When Rihanna launched her beauty line in September 2017, it sent shockwaves through the beauty industry. There was no longer a finite number of women or men who could use make-up, stunted by the shade of their skin. No, Fenty Beauty created a foundation line that could match the palest to the darkest skin types and everyone in between. With most beauty brands ranging from 9 (Benefit Cosmetics) to 18 shades (Bobbi Brown), there was a community of people who had to compromise when picking a foundation. Having the exact shade of foundation may not seem like a substantial issue but having a foundation in your shade gives women and men a sense of empowerment. Having to change the shade of your skin because a brand or label does not see it as a normal or as a profitable shade of skin shouldn’t be a reality of women’s beauty routine but sadly it is. Whether you had to darken or lighten your skin, it still meant changing the colour of your face to be able to wear make-up. Companies are there to make money and so possibly only producing a couple of shades, companies hedging their bets with people picking one of the shades despite it lighter/darker than their skin. But these shades of women always existed, and these women were left ignored.
But not anymore, with Fenty Beauty’s forty shades, there is much less compromise and more complexion. However, although Rihanna propelled the beauty revolution of all shades, it is important to remember the other brands that have led the way of inclusion. Fenty Beauty wasn’t the first brand to spearhead the creation of a large line of foundations. MAC Cosmetics has 45 shades of Studio Fix foundation with yellow undertones (NC) and red undertones (NW) to choose from. It was also MAC whose ethos is that of inclusion of all peoples with past collaborators including Ru Paul and, charity lipsticks in which proceeds go to HIV/AIDS organisations. Sometimes, a celebrity with Rihanna’s stature needs to reiterate the message of togetherness and Fenty Beauty has become the trendsetter for beauty inclusion in 2018. Since her forty-shade foundations went on release, the darkest shades, selling out first, it proved to brands that these women were left unheard for so long. Companies like L’Oréal have since created a multitude of shades, and likewise, more beauty brands are creating extra shades to include more skin tones. The ripple effect on the beauty industry can only be a good thing and with Fenty Beauty’s tagline “Beauty For All”, we can expect more magnificent makeup moments of inclusion for the brand.
SAVAGEXFENTY, another of Rihanna’s brainchild projects was released midnight worldwide on May 11. The collection ranges from a size XS to 3X and from 32A to 44DD. Models for the campaign varied from skin tones to sizes, and far from the norm we are used to seeing on lingerie ads.
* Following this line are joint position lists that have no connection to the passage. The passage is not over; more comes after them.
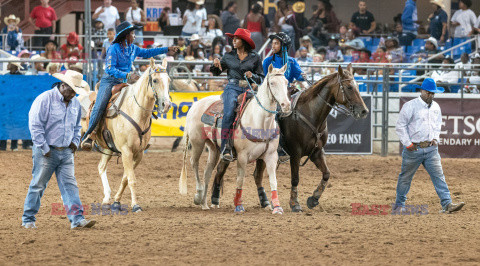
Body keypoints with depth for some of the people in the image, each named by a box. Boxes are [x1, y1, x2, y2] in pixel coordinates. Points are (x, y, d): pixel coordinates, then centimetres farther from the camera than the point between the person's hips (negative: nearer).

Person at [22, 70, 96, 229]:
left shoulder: (75, 103, 11)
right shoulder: (45, 99, -11)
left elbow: (77, 126, 26)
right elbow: (35, 125, -14)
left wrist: (75, 142, 9)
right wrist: (44, 149, -15)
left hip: (66, 152, 5)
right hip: (46, 152, -5)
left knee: (70, 185, -3)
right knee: (38, 186, 2)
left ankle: (77, 219, -10)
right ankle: (28, 219, 12)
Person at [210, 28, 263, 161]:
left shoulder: (255, 58, 10)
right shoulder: (229, 56, 14)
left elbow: (261, 79, 12)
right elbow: (216, 72, 21)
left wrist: (252, 76, -8)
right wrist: (215, 65, -1)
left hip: (248, 90, 1)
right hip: (232, 88, -1)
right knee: (229, 112, -29)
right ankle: (225, 147, -33)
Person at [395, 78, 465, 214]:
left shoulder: (436, 107, 11)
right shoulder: (410, 106, -8)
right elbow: (400, 126, -8)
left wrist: (435, 138, 7)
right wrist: (408, 144, -12)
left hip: (431, 148, 4)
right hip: (414, 149, -4)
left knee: (439, 176, -6)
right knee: (405, 177, 7)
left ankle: (447, 204, -12)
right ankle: (399, 204, 22)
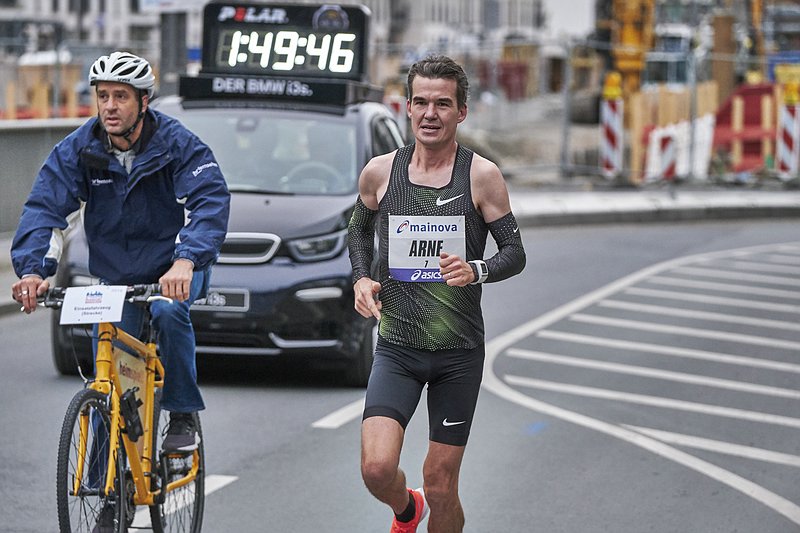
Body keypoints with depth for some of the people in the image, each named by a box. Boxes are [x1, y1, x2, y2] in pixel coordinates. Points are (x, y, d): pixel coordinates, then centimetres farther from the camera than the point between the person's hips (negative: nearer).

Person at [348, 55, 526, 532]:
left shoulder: (482, 176, -6)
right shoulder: (380, 172, 1)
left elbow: (515, 253, -2)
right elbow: (360, 229, 20)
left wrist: (476, 271, -22)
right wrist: (362, 278, 1)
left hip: (459, 352, -1)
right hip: (397, 346, 1)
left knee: (441, 488, 2)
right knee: (377, 468, -14)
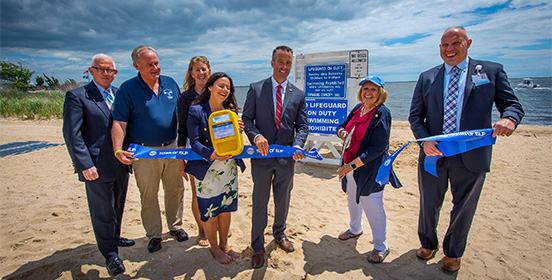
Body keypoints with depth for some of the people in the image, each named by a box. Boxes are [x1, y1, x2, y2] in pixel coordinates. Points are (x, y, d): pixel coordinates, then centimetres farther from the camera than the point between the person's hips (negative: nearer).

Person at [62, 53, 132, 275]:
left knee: (118, 206, 21)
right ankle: (110, 253, 22)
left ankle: (114, 237, 43)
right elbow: (72, 134, -12)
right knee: (102, 212, 6)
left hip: (121, 164, 6)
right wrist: (85, 165, -17)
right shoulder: (76, 96, -7)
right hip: (97, 167, -6)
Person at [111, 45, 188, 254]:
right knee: (148, 195, 7)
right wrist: (118, 150, -23)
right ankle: (154, 234, 26)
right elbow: (119, 123, -11)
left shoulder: (170, 83, 6)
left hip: (172, 148, 4)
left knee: (176, 190, 13)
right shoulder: (127, 89, -6)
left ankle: (175, 226, 33)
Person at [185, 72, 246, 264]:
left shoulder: (231, 111, 6)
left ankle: (224, 245, 35)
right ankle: (214, 248, 29)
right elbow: (194, 142, -12)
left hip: (229, 168, 5)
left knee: (226, 209, 15)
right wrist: (211, 154, -29)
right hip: (207, 169, -4)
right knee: (210, 213, 7)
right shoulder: (196, 111, -8)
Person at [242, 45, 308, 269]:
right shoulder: (256, 89, -1)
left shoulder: (298, 95, 5)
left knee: (283, 201, 19)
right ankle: (257, 247, 26)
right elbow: (246, 119, 0)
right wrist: (256, 136, -19)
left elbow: (302, 126, 3)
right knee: (259, 203, 8)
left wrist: (298, 146, -15)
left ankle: (279, 234, 44)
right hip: (262, 155, -2)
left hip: (287, 157, 3)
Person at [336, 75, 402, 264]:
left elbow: (377, 148, -21)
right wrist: (342, 132, -10)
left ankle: (380, 247, 21)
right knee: (353, 199, 22)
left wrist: (352, 165, -24)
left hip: (370, 169, -7)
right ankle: (355, 229, 47)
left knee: (372, 206, 0)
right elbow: (342, 126, 16)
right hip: (350, 165, 7)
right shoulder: (358, 108, 4)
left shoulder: (382, 114, -15)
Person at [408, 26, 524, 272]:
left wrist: (509, 118, -21)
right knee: (428, 206, 16)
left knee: (463, 210, 15)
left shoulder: (491, 71, 4)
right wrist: (424, 140, -13)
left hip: (471, 157, -1)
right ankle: (428, 244, 43)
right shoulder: (427, 77, 7)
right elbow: (415, 116, 4)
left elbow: (512, 104, 4)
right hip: (434, 153, 1)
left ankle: (453, 253, 40)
SAVAGE models included: Slick Woods, Jazzelle Zanaughtti, Audrey Ritchie, Lulu Bonfils, Stella Duval and Salem Mitchell. With this ensemble of models, Rihanna wanted to prove that sexiness is not limited to a particular type of woman but all women. These models were far from the norm of lingerie billboards, but who they represent are the women so often unrepresented in lingerie ads, deemed not “sexy enough.” What SAVAGE teaches women is to love their bodies. The usual knock to self-confidence when seeing campaigns for Victoria’s Secret doesn’t exist with the SAVAGE images. What I see is a group of diverse women, all of whom are confident in the body they are in. It teaches the most vulnerable of teenage girls that being a certain height or size doesn’t matter, what matters is the attitude you rock the pieces in and that is something I can definitely get behind. Another highlight of the collection was the collection of nude bras on sale. Nude meaning not just “nude” to a white-skinned woman but coming in shades: Bare, Honey, Tobacco, Brown Sugar, Spiced, Cocoa and Caviar. With SAVAGE lingerie, Rihanna is changing the culture of how we define a nude bra and once again includes all women of all skin tones.
Rihanna has been pushing the boundaries of what women have been told through years of advertisements of what the ideal woman is. The ideal woman is no longer unattainable but is just us, the way we are in our skin. Women are no longer changing the way that they look because they feel unrepresented in the media. Women of all shades and sizes are being represented in a huge way with Fenty Corp advertisements. What Rihanna is doing through her projects in Fenty Corp is telling women and girls to love themselves and to be our own authentic person, no matter your size, shape or shade.